Una de esas tardes...

Por Eduardo Marín Cuello

Un afán de salir a caminar llegó. Un par de zapatos cómodos y a andar. Paso tras paso, con un solo destino emprendí rumbo a la bahía. Ver el atardecer era lo que me mantenía el ritmo tanto en el corazón como en la caminata. Ni más ni menos.


 La necesidad de ver las siluetas a contraluz aumentaba mientras más me acercaba a mi destino. Quería verlo con mis propios ojos. Era una especie de último deseo que debía ser cumplido a cualquier precio, aunque el bolsillo estuviera vacío.

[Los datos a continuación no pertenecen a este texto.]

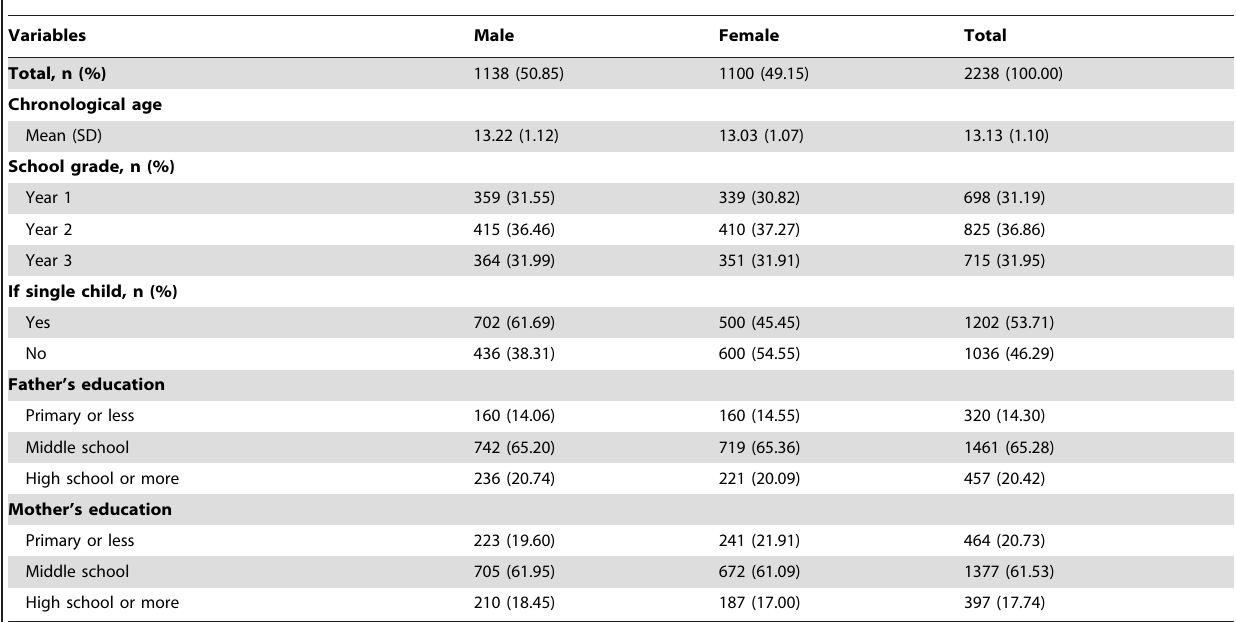
Table 1. Characteristics of the study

Varias decenas de calles habían quedado atrás en 20 minutos. La última, una de las principales y más afectadas por cada época invernal de mi ciudad, esa misma que tuvo un hospital (hoy disque museo) en su inicio y que tiene nombre de Santa. Por ella desvíe donde solía haber un puente que por la noche desapareció sin explicación alguna. Ahora los pasos eran impulsados por la brisa que venía de oriente con rumbo al mar.


Al fin llegué a la orilla. Luego de sortear un derrame de aguas de alcantarilla, tan comunes por este tiempo en toda la ciudad. Ver la inmensidad del mar tornándose multicolor me dio nostalgia. Recordé mi niñez. Me dio alegría. Valoré mi juventud. Me extasió el alma y eso no tiene explicación.

La gente caminaba sin importarle el mundo, cada quien en su cuento. Yo en el mío sólo quería guardar para siempre ese recuerdo. Saqué mi teléfono y tomé fotos con su cámara. Todo esto ocurrió conmigo, una tarde de esas en las que amas, una tarde de esas en las que sueñas, una tarde de esas en las que reflexionas. En fin, una tarde de esas que se tatúan en el alma.